Content starts
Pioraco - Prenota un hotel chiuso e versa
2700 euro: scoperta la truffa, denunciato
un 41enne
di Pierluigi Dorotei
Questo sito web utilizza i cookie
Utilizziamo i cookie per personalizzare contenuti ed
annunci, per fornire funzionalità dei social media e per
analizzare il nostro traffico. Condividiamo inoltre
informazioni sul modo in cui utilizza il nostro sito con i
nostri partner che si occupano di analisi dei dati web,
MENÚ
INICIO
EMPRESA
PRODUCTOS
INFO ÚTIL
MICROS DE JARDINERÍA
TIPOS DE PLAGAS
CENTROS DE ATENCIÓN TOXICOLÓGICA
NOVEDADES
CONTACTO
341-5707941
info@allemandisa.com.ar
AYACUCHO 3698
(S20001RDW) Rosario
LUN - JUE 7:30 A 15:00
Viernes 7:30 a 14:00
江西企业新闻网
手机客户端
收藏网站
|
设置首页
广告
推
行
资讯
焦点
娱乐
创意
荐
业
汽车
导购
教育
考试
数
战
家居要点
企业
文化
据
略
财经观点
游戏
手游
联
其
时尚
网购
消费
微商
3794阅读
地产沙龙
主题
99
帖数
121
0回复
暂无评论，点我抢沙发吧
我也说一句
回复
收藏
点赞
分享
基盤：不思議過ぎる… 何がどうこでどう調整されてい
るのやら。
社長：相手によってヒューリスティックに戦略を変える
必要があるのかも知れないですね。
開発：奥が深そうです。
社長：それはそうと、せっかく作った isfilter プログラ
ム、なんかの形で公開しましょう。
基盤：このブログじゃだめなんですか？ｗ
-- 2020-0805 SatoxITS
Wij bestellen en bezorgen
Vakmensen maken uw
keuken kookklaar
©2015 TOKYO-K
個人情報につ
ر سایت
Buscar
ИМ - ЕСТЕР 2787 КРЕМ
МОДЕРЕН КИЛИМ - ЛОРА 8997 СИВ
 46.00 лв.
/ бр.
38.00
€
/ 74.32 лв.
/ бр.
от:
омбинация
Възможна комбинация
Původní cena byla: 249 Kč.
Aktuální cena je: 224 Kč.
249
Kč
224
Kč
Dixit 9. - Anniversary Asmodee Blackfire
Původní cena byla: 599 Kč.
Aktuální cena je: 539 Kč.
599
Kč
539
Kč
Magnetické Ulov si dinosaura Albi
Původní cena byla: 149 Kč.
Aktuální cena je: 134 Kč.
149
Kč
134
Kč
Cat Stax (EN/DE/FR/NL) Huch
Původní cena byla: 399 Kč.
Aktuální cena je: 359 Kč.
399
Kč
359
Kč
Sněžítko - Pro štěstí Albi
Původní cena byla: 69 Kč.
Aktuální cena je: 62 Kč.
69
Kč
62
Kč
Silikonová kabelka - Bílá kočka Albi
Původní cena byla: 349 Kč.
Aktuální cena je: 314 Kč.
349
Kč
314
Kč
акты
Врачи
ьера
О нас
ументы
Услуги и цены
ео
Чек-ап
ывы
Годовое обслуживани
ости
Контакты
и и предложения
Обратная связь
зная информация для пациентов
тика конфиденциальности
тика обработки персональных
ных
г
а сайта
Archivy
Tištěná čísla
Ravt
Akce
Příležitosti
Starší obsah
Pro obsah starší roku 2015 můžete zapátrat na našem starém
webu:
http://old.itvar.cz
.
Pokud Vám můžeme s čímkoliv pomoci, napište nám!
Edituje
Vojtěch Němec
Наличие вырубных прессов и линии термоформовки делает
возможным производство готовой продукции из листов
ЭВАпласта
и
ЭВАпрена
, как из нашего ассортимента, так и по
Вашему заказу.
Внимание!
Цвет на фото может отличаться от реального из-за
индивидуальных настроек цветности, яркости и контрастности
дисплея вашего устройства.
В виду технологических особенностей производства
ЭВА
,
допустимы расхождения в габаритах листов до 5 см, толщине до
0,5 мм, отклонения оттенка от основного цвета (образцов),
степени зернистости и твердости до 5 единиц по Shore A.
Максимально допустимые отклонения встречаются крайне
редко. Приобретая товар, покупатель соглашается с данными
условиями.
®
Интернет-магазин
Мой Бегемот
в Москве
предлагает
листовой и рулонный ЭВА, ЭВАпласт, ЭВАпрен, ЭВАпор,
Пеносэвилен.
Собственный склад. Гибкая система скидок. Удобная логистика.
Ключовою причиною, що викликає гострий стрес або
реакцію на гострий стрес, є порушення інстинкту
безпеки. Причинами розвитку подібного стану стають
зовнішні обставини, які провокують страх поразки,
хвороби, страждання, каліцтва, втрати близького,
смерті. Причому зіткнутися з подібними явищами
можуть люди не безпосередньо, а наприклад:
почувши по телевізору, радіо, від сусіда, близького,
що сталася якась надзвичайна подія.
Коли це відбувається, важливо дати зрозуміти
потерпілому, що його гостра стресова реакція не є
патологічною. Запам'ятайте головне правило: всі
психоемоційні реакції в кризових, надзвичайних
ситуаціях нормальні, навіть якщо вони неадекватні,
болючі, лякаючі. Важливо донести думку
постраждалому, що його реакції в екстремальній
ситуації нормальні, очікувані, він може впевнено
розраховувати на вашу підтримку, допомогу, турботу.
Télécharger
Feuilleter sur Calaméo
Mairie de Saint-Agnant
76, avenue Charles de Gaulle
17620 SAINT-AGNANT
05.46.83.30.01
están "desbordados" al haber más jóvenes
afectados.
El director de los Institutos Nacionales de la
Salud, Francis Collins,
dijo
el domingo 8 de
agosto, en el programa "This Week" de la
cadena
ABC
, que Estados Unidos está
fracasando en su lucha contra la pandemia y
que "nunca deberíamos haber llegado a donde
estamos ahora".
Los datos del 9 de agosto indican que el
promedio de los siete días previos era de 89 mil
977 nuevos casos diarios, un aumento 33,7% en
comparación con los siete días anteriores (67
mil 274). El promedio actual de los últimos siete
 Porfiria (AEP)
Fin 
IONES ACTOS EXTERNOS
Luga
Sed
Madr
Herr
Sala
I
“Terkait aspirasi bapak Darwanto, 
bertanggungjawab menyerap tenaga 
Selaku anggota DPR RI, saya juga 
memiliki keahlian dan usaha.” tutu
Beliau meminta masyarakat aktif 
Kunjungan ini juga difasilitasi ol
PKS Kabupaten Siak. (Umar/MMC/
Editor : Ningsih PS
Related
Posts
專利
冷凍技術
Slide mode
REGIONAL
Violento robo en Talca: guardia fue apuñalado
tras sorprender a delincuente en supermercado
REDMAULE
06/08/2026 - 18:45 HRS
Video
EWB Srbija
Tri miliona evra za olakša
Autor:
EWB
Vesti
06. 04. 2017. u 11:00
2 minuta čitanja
Content ends
### TASK REQUIREMENTS
Your answer consists solely of the lines from the top of the records above through the line that contains "keuken kookklaar", each echoed exactly.

### TASK RESPONSE
Pioraco - Prenota un hotel chiuso e versa
2700 euro: scoperta la truffa, denunciato
un 41enne
di Pierluigi Dorotei
Questo sito web utilizza i cookie
Utilizziamo i cookie per personalizzare contenuti ed
annunci, per fornire funzionalità dei social media e per
analizzare il nostro traffico. Condividiamo inoltre
informazioni sul modo in cui utilizza il nostro sito con i
nostri partner che si occupano di analisi dei dati web,
MENÚ
INICIO
EMPRESA
PRODUCTOS
INFO ÚTIL
MICROS DE JARDINERÍA
TIPOS DE PLAGAS
CENTROS DE ATENCIÓN TOXICOLÓGICA
NOVEDADES
CONTACTO
341-5707941
info@allemandisa.com.ar
AYACUCHO 3698
(S20001RDW) Rosario
LUN - JUE 7:30 A 15:00
Viernes 7:30 a 14:00
江西企业新闻网
手机客户端
收藏网站
|
设置首页
广告
推
行
资讯
焦点
娱乐
创意
荐
业
汽车
导购
教育
考试
数
战
家居要点
企业
文化
据
略
财经观点
游戏
手游
联
其
时尚
网购
消费
微商
3794阅读
地产沙龙
主题
99
帖数
121
0回复
暂无评论，点我抢沙发吧
我也说一句
回复
收藏
点赞
分享
基盤：不思議過ぎる… 何がどうこでどう調整されてい
るのやら。
社長：相手によってヒューリスティックに戦略を変える
必要があるのかも知れないですね。
開発：奥が深そうです。
社長：それはそうと、せっかく作った isfilter プログラ
ム、なんかの形で公開しましょう。
基盤：このブログじゃだめなんですか？ｗ
-- 2020-0805 SatoxITS
Wij bestellen en bezorgen
Vakmensen maken uw
keuken kookklaar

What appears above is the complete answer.